Türk medyasının HAMAS’ın ziyaretini değerlendiriş biçimi, başlı başına bir yazının konusu olabilecek genişlikte ve çeşitlilikte. Bu çeşitliliğin varlığını yadsımaksızın ve Türkiye penceresinden olaylara bakanları istisna ederek, bir iki hususun altını çizmekle yetineceğiz. Her şeyden önce, HAMAS heyetinin kabul edilişini “erken, aceleye getirilmiş” olarak görüp eleştirenlerden, neden/kimden erken davranıldığını, hangi olayın ya da kimin beklenmesi gerektiğini açıklamalarını beklemek hakkımız. Aslında bir yönüyle bu kişiler; HAMAS ziyaretinin ABD’nin ve AB’nin bilgisi dâhilinde gerçekleştiğini düşünen, o nedenle de ziyareti daha ılımlı değerlendirenlerle kalkış noktasında birleşiyorlar. Zira her iki yaklaşımda da, Türkiye’nin dış politikasının müttefik devletlerin siyasetleri doğrultusunda ve onların izin verdiği sınırlar içerisinde olduğu/olması gerektiği iması bulunuyor.
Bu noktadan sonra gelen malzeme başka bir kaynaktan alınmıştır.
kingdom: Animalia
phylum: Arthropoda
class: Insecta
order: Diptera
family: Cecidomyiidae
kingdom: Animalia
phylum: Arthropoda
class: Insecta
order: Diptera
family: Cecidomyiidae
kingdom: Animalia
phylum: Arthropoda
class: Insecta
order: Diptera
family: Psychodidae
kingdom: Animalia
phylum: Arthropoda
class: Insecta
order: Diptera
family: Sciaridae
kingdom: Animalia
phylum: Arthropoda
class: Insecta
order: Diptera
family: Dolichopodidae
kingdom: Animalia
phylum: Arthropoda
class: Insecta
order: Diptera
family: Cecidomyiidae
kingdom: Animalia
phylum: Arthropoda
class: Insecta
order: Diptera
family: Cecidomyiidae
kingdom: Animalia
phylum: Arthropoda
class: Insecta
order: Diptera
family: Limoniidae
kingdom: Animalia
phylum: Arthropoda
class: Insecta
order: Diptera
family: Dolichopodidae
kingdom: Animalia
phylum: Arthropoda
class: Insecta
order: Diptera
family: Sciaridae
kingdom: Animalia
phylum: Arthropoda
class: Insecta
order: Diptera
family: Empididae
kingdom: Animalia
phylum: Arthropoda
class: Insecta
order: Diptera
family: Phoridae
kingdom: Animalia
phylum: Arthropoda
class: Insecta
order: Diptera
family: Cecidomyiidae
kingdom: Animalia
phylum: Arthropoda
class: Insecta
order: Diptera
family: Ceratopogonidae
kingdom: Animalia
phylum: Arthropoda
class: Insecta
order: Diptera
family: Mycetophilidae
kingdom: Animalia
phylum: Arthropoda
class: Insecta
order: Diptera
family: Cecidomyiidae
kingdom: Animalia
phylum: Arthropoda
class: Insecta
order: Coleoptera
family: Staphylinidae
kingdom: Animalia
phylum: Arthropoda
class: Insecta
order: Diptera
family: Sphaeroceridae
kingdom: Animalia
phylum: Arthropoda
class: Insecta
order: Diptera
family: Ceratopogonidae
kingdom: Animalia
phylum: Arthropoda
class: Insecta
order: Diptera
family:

Bitirirken… Eğer mümkün olsaydı, konu ile ilgili en ilginç yorum ödülünü; bir TV programında -İsrail’in bütünüyle dinî argümanlarla kurulduğunu ve halen de varlığını bu iddialar üzerinden sürdürme çabasını görmezden gelerek- Filistin’de rejim değişikliğine gitmek ve bir ‘İslam devleti’ kurmak amacında olduğu gerekçesiyle HAMAS’ın kabulünü eleştiren CHP’li Onur Öymen’e verirdim.